PROBLEM
Turn everything in the material from the line containing "E-Mail：mylhh.zhao@vip.sina." down to the line containing "Out of stock", both included, into a JSON list of strings with one string per line and no blank lines. Leave the pictures out of the answer.

LISTED RECORDS
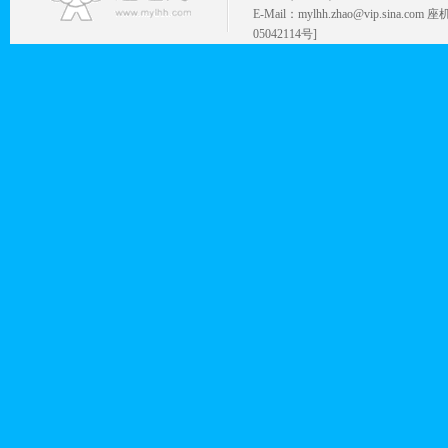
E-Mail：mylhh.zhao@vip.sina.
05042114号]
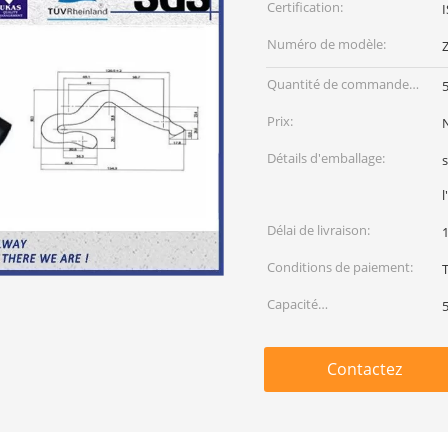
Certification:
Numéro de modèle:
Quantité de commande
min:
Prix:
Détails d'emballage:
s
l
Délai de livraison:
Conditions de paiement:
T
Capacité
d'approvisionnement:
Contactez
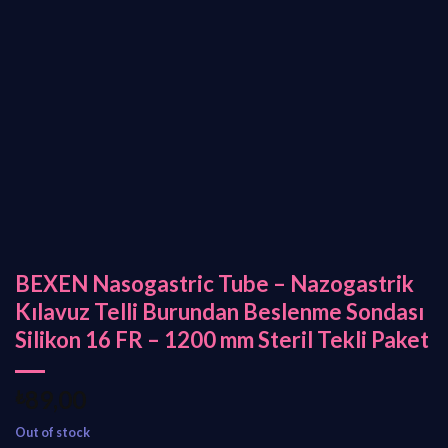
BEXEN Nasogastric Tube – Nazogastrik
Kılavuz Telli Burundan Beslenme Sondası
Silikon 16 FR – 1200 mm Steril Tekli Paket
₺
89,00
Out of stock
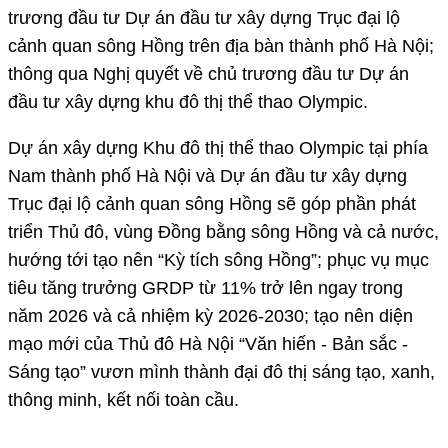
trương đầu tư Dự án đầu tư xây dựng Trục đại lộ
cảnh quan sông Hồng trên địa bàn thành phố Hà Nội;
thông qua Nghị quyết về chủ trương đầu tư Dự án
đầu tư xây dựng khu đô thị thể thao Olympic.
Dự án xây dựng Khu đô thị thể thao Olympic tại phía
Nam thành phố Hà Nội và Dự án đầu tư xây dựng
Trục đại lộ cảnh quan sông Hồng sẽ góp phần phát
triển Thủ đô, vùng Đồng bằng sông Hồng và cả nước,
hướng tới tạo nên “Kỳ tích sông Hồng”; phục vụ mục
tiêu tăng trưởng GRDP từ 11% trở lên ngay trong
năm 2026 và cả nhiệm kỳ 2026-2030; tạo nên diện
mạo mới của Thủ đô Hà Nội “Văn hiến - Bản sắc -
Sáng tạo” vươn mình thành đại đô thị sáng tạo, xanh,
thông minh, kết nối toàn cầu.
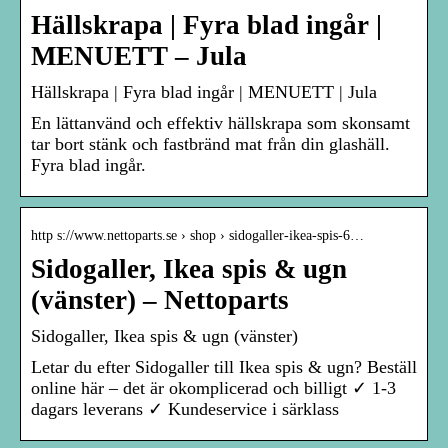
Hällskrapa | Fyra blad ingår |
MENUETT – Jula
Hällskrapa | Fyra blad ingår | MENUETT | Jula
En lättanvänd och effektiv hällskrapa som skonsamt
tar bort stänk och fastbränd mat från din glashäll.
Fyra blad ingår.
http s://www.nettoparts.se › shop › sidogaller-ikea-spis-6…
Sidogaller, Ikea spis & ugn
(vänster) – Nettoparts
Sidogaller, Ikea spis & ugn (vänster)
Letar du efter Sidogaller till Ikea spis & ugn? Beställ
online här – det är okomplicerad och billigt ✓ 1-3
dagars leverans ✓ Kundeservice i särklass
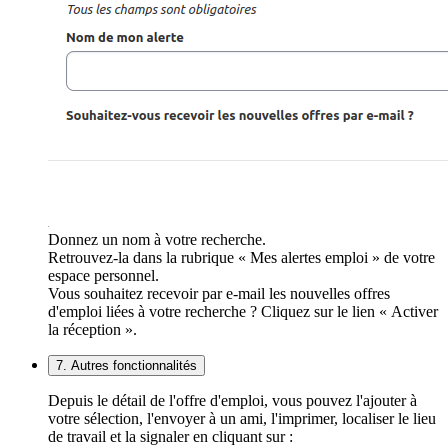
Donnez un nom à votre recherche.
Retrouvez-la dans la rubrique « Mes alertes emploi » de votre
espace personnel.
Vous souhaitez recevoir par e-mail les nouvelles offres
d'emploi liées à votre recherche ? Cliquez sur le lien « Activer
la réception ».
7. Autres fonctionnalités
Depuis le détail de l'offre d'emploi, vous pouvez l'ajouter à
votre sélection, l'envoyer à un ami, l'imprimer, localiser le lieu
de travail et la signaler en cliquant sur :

---

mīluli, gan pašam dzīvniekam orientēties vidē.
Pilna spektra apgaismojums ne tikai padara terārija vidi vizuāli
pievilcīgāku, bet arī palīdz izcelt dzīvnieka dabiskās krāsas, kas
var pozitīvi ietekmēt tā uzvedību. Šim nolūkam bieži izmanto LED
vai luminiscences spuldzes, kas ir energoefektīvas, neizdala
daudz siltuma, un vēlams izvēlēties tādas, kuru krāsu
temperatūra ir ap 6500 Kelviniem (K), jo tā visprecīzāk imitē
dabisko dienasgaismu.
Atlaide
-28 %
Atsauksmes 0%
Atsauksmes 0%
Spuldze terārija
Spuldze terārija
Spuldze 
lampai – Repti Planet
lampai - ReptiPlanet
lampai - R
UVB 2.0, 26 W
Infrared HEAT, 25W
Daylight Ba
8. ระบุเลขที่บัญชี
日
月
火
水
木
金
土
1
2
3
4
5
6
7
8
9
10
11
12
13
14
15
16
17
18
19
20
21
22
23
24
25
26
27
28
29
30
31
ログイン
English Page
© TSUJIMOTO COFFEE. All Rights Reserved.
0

WRITTEN ANSWER
[
  "E-Mail：mylhh.zhao@vip.sina.",
  "05042114号]",
  "Certification:",
  "Numéro de modèle:",
  "Quantité de commande",
  "min:",
  "Prix:",
  "Détails d'emballage:",
  "s",
  "l",
  "Délai de livraison:",
  "Conditions de paiement:",
  "T",
  "Capacité",
  "d'approvisionnement:",
  "Contactez",
  "BEXEN Nasogastric Tube – Nazogastrik",
  "Kılavuz Telli Burundan Beslenme Sondası",
  "Silikon 16 FR – 1200 mm Steril Tekli Paket",
  "₺",
  "89,00",
  "Out of stock"
]